Investigate the end of the RegionServer log to determine the failure.
Created 06-20-2016 03:31 PM
"When I try to run the command it gets the below status and when I type jps command I can't see the HRegionServer anymore and I have to restart HBase"
Have you looked at the RegionServer log to determine why it is no longer running? It sounds like something is causing your RegionServer to fail (perhaps, out of memory?) and then HBase cannot proceed because it requires at least one RegionServer.
Investigate the end of the RegionServer log to determine the failure.
Created 06-20-2016 03:44 PM
Yes actually I didn't think about it since I think its not much a big file to process either. But there is below output in the log. I think I need to change hbase-env.sh java heap space from 1G to 4G?
# java.lang.OutOfMemoryError: Java heap space # -XX:OnOutOfMemoryError="kill -9 %p" # Executing /bin/sh -c "kill -9 18414"...
Created 06-20-2016 05:57 PM
Yes, that looks like exactly what happened. 4G is a good heap size to start.

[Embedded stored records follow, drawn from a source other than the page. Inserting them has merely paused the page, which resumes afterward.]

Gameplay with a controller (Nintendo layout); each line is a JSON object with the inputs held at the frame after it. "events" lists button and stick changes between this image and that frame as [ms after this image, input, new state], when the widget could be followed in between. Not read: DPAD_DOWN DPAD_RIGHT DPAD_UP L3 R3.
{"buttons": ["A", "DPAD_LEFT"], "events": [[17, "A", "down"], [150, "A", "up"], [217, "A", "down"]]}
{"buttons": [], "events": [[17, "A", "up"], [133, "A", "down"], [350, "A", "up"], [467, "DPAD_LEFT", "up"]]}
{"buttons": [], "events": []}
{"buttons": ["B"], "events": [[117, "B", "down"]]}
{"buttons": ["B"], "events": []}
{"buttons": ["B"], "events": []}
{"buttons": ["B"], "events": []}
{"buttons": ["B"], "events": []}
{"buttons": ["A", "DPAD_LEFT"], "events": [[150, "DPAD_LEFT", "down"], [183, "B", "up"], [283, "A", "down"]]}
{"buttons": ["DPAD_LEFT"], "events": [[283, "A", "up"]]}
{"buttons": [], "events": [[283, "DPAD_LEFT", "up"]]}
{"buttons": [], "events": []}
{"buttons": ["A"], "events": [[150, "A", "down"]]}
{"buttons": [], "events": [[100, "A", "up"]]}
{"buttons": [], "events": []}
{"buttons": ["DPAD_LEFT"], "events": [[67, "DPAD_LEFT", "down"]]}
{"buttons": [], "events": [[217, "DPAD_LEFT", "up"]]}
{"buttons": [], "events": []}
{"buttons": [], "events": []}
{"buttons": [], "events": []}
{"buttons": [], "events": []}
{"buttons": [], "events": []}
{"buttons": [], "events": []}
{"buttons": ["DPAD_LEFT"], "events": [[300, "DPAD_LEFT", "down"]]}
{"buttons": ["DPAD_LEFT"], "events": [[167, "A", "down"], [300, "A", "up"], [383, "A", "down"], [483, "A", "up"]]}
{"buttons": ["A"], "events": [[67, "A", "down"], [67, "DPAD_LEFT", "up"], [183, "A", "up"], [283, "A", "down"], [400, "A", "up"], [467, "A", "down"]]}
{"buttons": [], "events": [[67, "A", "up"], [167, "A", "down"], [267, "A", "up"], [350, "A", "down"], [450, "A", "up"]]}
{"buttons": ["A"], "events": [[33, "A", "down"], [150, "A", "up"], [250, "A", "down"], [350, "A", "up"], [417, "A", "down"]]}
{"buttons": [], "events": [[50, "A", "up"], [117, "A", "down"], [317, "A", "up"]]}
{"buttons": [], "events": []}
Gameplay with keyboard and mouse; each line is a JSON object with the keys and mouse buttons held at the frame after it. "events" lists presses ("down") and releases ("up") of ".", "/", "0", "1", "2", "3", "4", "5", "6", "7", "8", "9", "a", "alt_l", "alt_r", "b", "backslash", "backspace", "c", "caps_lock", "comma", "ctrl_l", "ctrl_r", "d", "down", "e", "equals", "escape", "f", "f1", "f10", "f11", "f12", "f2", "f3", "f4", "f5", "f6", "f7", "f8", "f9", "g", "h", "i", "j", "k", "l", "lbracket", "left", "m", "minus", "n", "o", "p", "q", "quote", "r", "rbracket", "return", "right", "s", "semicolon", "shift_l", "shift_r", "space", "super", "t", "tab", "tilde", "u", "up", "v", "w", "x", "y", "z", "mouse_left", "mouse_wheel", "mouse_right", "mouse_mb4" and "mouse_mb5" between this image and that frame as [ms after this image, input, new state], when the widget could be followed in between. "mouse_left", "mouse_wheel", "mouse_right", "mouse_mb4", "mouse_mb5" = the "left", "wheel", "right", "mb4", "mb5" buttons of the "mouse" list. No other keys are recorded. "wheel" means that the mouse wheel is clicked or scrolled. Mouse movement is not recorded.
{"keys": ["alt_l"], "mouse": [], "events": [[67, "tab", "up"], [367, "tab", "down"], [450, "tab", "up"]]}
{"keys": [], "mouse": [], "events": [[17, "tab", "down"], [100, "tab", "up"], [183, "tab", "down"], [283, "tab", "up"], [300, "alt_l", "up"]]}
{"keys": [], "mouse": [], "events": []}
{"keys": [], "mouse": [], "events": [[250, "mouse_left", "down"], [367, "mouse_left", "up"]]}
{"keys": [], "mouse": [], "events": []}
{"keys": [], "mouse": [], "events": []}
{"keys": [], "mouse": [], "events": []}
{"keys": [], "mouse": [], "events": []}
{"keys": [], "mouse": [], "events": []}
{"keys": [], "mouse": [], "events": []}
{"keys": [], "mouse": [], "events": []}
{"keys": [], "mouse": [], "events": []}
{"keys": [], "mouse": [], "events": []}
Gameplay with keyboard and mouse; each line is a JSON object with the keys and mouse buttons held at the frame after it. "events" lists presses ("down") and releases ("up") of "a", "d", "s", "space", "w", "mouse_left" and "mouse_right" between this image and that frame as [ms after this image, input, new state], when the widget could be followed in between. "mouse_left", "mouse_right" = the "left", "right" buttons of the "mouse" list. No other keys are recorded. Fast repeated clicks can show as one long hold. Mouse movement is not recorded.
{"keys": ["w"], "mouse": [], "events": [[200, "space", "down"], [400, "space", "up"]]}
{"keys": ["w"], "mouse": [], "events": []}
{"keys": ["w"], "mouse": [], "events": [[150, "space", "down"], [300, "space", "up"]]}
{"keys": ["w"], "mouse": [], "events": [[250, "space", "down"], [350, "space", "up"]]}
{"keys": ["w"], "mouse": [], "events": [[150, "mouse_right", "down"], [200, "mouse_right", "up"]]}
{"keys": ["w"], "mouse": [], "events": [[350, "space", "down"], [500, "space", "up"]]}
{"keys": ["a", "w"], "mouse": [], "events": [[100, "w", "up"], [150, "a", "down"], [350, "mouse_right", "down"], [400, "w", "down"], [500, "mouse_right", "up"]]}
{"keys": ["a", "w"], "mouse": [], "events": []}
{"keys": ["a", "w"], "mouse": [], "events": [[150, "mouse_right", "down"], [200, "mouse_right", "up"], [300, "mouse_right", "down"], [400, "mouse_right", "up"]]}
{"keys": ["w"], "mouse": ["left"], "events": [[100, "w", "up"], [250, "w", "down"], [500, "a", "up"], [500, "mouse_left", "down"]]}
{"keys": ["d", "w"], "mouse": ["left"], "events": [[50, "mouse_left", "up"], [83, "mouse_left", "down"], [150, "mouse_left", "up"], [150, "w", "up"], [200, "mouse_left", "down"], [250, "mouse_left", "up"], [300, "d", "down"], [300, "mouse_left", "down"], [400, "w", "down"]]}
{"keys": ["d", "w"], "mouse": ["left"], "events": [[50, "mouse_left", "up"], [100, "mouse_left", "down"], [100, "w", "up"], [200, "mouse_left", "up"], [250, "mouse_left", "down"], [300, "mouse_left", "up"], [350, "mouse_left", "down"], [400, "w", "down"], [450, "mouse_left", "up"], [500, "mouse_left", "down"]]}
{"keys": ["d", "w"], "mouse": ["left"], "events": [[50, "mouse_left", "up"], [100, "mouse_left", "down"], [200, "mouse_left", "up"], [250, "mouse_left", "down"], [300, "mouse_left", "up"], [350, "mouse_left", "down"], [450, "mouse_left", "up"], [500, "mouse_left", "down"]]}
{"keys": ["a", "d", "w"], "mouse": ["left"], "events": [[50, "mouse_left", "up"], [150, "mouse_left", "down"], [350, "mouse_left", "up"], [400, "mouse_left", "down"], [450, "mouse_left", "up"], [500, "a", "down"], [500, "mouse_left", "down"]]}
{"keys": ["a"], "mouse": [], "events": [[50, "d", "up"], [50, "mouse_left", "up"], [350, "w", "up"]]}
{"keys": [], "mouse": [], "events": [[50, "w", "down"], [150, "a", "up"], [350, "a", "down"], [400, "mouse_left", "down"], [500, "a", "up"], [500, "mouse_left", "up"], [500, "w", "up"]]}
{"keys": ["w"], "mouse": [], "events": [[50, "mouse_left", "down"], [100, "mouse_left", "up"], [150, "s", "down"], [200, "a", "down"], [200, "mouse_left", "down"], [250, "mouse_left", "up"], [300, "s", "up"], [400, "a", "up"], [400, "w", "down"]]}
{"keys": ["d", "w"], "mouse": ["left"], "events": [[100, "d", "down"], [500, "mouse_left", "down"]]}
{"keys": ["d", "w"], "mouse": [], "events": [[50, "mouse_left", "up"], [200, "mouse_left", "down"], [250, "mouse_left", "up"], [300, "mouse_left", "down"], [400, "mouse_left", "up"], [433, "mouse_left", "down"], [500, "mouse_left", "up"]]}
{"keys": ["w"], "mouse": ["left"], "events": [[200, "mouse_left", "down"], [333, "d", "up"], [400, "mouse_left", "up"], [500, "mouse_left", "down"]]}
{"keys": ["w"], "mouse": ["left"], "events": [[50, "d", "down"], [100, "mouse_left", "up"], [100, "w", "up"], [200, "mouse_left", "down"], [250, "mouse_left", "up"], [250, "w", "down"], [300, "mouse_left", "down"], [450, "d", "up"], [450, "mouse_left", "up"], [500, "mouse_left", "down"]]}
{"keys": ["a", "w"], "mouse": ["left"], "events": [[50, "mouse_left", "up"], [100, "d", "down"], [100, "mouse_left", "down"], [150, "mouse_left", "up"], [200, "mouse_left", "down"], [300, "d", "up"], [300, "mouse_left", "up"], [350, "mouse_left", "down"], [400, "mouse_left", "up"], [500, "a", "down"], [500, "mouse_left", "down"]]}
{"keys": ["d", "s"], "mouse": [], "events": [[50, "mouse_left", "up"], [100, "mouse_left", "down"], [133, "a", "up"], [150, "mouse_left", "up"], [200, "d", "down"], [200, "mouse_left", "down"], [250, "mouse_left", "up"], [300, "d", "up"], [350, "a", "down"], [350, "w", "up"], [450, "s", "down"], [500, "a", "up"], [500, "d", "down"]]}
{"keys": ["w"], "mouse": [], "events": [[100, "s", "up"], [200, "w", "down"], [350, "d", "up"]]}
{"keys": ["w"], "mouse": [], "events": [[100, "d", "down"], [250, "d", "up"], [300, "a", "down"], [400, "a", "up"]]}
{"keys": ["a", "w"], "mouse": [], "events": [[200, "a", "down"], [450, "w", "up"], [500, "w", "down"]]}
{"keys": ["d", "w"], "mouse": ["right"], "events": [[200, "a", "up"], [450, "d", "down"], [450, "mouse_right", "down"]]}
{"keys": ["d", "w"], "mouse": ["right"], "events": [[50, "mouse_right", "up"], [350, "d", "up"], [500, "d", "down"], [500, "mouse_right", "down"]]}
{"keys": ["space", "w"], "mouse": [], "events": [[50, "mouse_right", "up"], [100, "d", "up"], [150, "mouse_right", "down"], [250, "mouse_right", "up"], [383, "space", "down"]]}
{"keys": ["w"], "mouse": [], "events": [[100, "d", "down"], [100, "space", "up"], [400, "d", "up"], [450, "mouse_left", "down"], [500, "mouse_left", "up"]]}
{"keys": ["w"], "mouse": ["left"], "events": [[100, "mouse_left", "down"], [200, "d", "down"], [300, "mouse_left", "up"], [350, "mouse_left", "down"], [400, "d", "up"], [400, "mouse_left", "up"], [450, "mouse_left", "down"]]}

Created 06-20-2016 03:47 PM
18414 was the region server process.
Was it still running ?
Created 06-20-2016 03:50 PM
9712 NodeManager 19811 Jps 31301 QuorumPeerMain 18294 HMaster 9481 ResourceManager 9289 SecondaryNameNode 9023 DataNode 8799 NameNode
nope. I mean this is after the execution of the command according to Josh's suggestion. It killed the process. I know I need to increase the heap size but the machine I am working on is not so powerful either. I will try to see with 4G
Created 06-20-2016 03:51 PM
bq. Hbase created the columns based on alphabetical order
When you query hbase, you observe alphabetical order because that's what hbase stores internally.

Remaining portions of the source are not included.